Wieso der Einheitsssatz bei der Mehrwertsteuer abzulehnen ist.

Im Grundsatz halten wir Grünen die Mehrwertsteuer für wenig sozial. Auch kennt sie keine ökologischen Kriterien, das ist ein weiterer schwerwiegender Mangel; bei einer ökologischen Steuerreform ist eine entsprechende Revision in unseren Augen ein Muss. Überdies sind wichtige Leistungen von Versicherungen und Banken von der Besteuerung ausgenommen und blieben auch bei der Einführung eines Einheitssatzes steuerfrei. Schliesslich steht für uns Grüne heute eine Abschaffung nicht zur Diskussion; die Mehrwertsteuer ist mit budgetierten 22,6 Milliarden Franken per 2012 die wichtigste Einnahmenquelle des Bundes.

Ein Blick ins Ausland zeigt, dass viele Länder eine Mehrwertsteuer kennen. In der EU ist sie obligatorisch. Nur wenige Länder - in Europa unseres Wissens lediglich die Slowakei - kennen einen Mehrwertsteuer-Einheitssatz. Das muss für sich allein kein Argument sein. Wir werten es aber doch als Fingerzeig darauf, dass mit einer Differenzierung der Sätze besser auf die volkswirtschaftlichen Bedürfnisse eingegangen werden kann.

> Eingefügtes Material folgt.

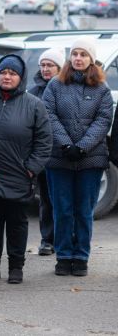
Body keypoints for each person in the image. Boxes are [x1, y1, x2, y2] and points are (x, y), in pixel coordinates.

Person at [0, 55, 52, 284]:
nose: (7, 77)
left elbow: (45, 142)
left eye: (13, 73)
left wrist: (31, 169)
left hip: (18, 175)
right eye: (3, 73)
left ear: (21, 77)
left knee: (17, 224)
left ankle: (16, 266)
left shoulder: (34, 105)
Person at [43, 37, 113, 277]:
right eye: (75, 54)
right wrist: (65, 145)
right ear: (69, 58)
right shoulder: (55, 85)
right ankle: (63, 256)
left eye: (83, 54)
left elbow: (103, 120)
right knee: (62, 209)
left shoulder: (101, 89)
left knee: (84, 211)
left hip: (90, 159)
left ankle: (81, 256)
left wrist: (82, 147)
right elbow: (48, 115)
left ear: (91, 59)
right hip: (59, 158)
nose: (78, 58)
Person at [28, 47, 65, 256]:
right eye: (42, 65)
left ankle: (62, 239)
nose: (45, 69)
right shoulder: (33, 93)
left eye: (50, 65)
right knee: (45, 199)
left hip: (61, 154)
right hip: (41, 155)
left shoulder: (66, 89)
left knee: (61, 200)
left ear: (59, 68)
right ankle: (47, 240)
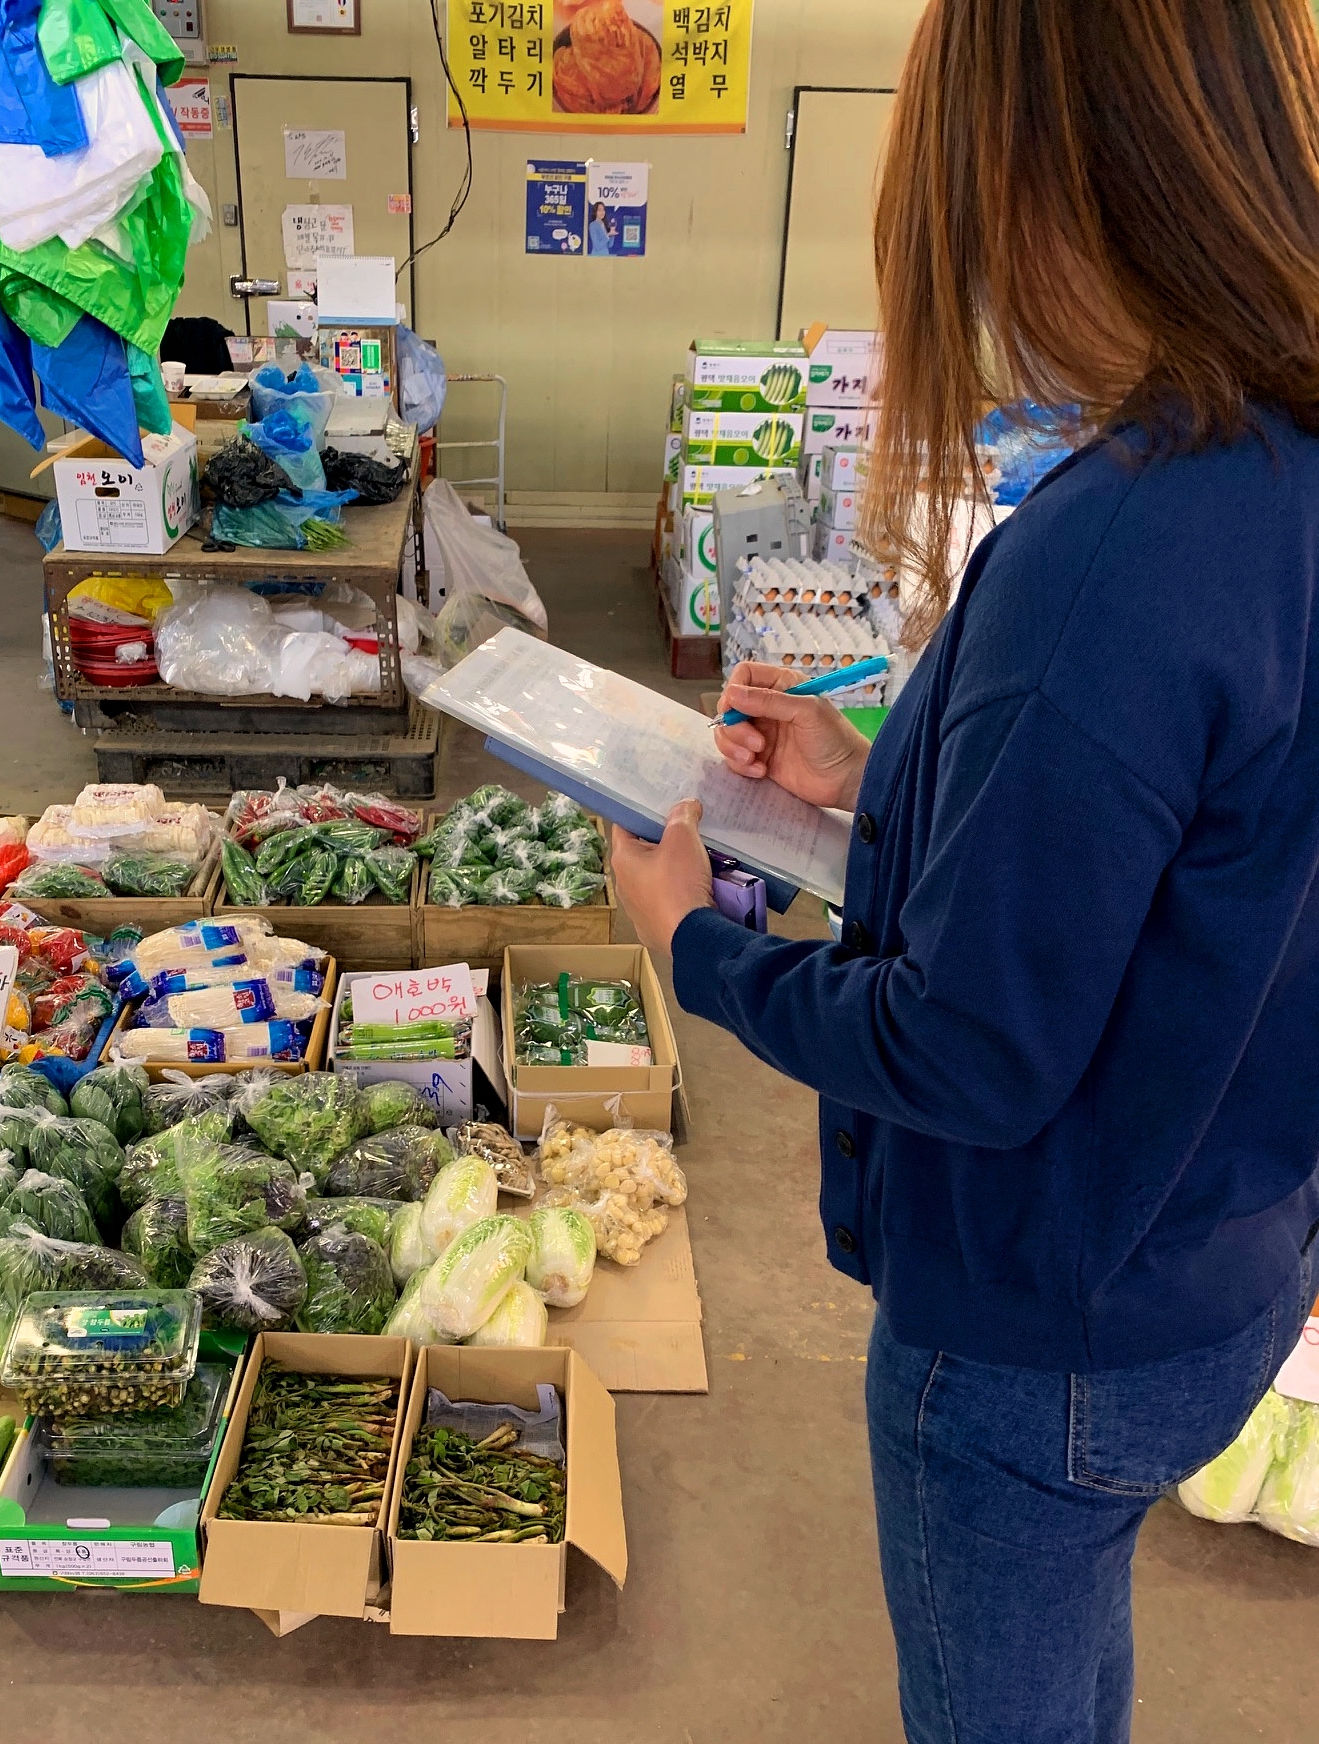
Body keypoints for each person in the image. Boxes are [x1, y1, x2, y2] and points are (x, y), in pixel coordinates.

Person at [610, 3, 1319, 1740]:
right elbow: (1183, 881)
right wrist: (880, 796)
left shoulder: (1118, 545)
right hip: (1220, 1253)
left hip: (1036, 1324)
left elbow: (971, 1054)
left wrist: (695, 952)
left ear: (1039, 186)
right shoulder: (1274, 477)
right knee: (1069, 1634)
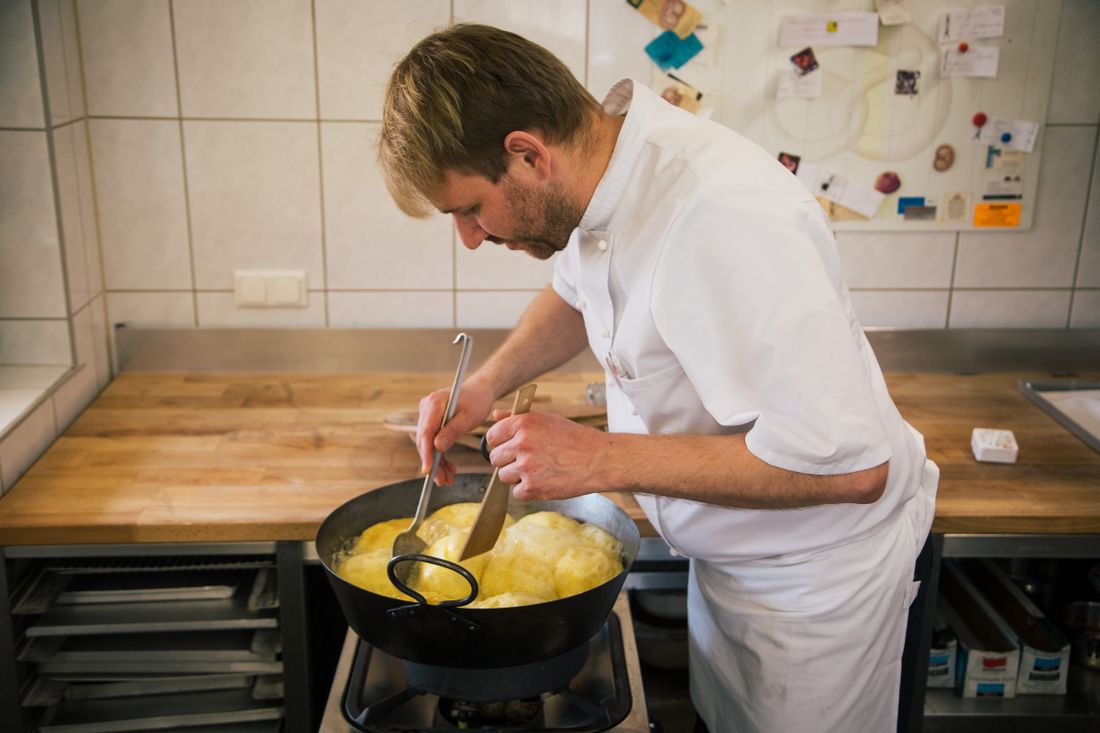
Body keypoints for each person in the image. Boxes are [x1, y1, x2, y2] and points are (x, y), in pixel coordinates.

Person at [379, 24, 938, 733]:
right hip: (731, 558)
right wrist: (485, 384)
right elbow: (582, 291)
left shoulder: (724, 217)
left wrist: (599, 457)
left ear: (526, 154)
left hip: (812, 589)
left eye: (467, 208)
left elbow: (853, 468)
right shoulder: (605, 170)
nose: (468, 236)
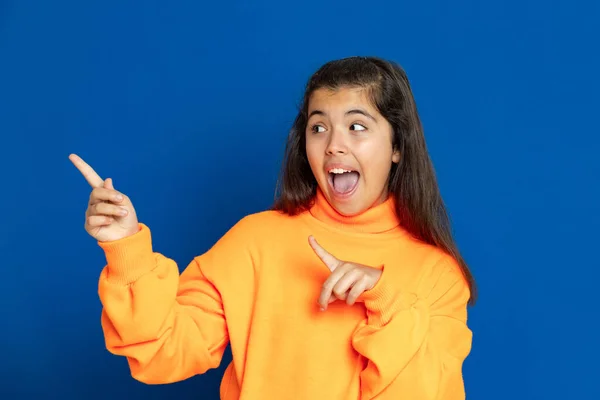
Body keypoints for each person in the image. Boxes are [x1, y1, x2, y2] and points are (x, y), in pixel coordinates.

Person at [70, 56, 477, 400]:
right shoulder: (255, 240)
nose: (333, 144)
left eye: (356, 126)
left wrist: (385, 298)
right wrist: (125, 249)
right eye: (319, 127)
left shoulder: (437, 275)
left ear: (397, 148)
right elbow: (164, 349)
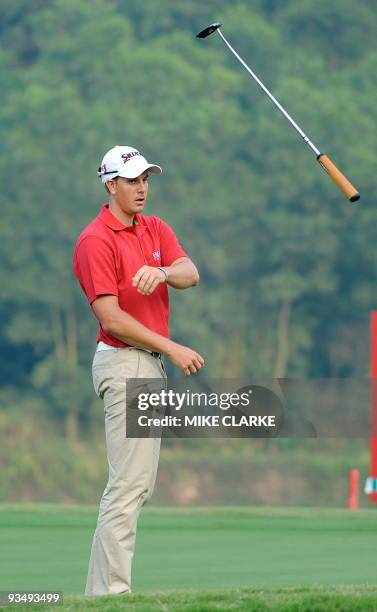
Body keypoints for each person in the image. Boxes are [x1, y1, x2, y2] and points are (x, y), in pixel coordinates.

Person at [73, 145, 204, 596]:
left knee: (136, 486)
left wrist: (164, 272)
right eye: (132, 180)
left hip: (146, 366)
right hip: (125, 362)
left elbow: (190, 273)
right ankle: (111, 596)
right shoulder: (96, 240)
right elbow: (111, 319)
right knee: (128, 487)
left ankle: (100, 595)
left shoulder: (154, 228)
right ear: (110, 185)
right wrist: (172, 347)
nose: (142, 187)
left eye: (146, 178)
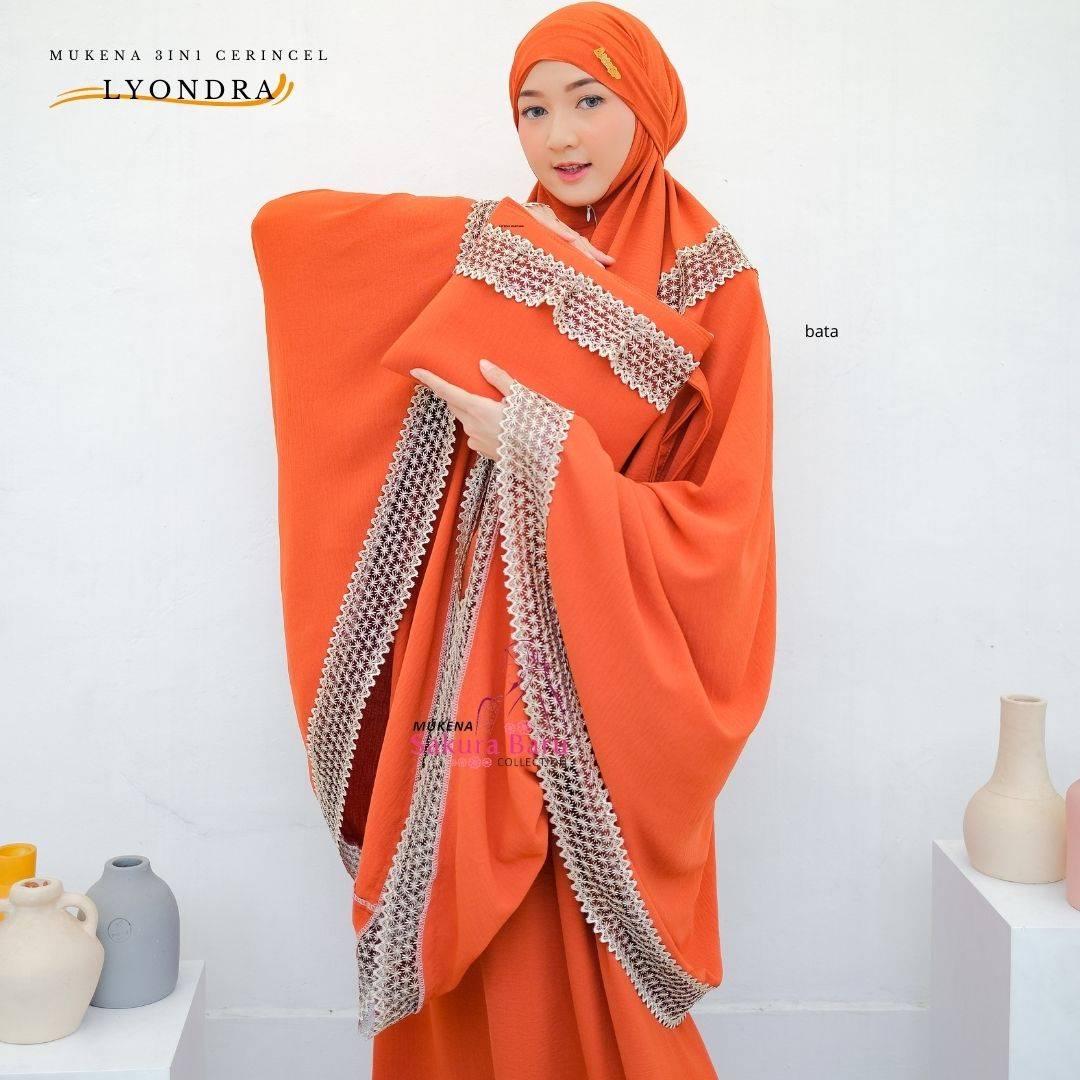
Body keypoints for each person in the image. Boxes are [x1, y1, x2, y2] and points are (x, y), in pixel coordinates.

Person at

Der Bundesrat beantragte die Einführung eines Einheitssatzes im Verbund mit der Abschaffung des Grossteils der heute geltenden Ausnahmen. Die Ausnahmen im Geld- und Kapitalverkehr blieben wie gesagt aufrechterhalten, eine Finanzumsatzsteuer ist dagegen trotz der Neuerungen beim Bundesratsvorschlag kein Thema. Mit dem Einheitssatz würden sich die Lebensmittel dauerhaft verteuern. Nicht länger als Ausnahmen würden namentlich das Bildungs- und das Gesundheitswesen geführt. Die Schweizerischen Bildungs- und Forschungsinstitutionen rechnen auf der Basis 2007 mit einer jährlichen Mehrbelastung von 230 Millionen Franken, ohne dass der administrative Aufwand merklich abnähme.

Mit rund 1,5 Milliarden Franken würde gar das Gesundheitswesen zu Buche schlagen. Im Weiteren würde es auch Sport und Kulturleistungen und viele gemeinnützigen Tätigkeiten neu treffen. Es wäre ja ein Schildbürgerstreich, das Jahr der Freiwilligenarbeit mit der Neubesteuerung von Leistungen zu beantworten. Umgekehrt würde der Steuersatz von Luxusgütern sinken - in unsern Augen eine verkehrte Welt, sozialpolitisch von uns Grünen nicht zu akzeptieren. Soweit die inhaltlichen Vorbehalte.

Politisch hielten wir den Einheitssteuersatz für unrealistisch. Es wäre eine Verfassungsänderung und damit eine Volksabstimmung mit Volks- und Ständemehr notwendig. Wir Grünen sind überzeugt, dass eine Vorlage, die einerseits zum Beispiel Lebensmittel und Leistungen im Gesundheitswesen verteuert und die Bedingungen der Freiwilligenarbeit verschlechtert, im Gegenzug aber die Luxusprodukte günstiger werden, sowie Bank- und Versicherungsdienstleistungen unbesteuert lässt, die nötigen Mehrheiten nicht bekäme. Dann wären wir wieder gleichweit wie heute.